* **WHAT YOU WILL DO**: Replace "bétail" with "moutons" in the lines starting with the one containing "Construite en 1896, c’est" and going on through the one containing "Douglas Tompkins à". Write out only those lines, with nothing else changed.

* **DATA**:
--------

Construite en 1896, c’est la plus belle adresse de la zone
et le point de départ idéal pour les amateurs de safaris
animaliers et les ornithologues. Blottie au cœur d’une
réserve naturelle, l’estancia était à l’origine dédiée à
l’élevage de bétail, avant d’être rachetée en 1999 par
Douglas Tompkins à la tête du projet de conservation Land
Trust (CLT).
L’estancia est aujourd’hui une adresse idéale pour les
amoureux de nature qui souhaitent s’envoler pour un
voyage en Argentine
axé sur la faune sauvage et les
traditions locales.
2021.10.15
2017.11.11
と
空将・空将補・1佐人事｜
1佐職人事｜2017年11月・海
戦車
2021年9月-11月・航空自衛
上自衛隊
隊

--------

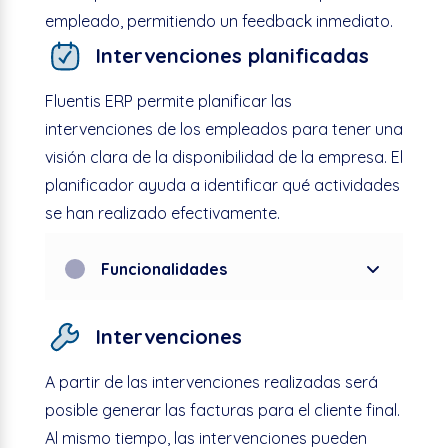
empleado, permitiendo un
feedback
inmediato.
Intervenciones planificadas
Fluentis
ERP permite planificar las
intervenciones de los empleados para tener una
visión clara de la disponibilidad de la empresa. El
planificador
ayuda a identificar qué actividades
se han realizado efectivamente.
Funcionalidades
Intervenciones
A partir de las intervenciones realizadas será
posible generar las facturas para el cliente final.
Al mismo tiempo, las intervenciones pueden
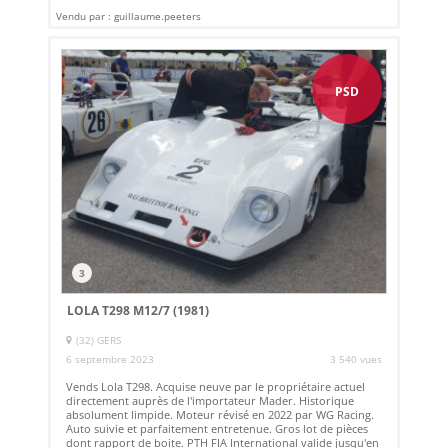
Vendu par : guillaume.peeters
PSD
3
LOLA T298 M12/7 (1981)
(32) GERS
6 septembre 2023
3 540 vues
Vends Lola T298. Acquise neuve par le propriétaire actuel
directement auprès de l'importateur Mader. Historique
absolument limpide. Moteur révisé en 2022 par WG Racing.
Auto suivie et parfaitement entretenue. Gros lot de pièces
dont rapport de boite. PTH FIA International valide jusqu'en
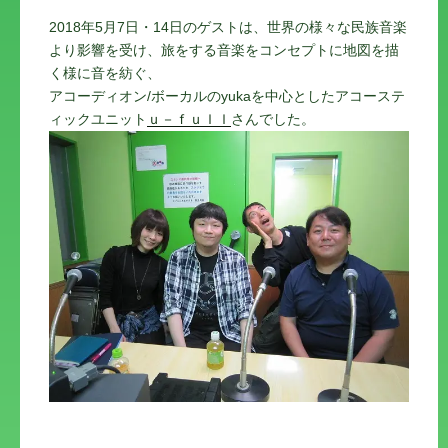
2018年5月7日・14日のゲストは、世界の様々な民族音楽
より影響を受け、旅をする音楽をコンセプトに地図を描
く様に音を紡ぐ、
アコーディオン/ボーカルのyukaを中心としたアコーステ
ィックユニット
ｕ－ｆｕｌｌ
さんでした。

--------

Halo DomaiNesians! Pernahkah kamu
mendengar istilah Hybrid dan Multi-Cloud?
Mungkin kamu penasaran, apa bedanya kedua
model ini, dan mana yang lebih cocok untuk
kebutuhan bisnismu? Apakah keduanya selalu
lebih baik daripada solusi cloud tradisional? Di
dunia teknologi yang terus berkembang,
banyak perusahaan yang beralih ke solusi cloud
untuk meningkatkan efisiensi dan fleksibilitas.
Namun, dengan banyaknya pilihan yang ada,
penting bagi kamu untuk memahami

--------

* **RESULT OF THE TASK**:
Construite en 1896, c’est la plus belle adresse de la zone
et le point de départ idéal pour les amateurs de safaris
animaliers et les ornithologues. Blottie au cœur d’une
réserve naturelle, l’estancia était à l’origine dédiée à
l’élevage de moutons, avant d’être rachetée en 1999 par
Douglas Tompkins à la tête du projet de conservation Land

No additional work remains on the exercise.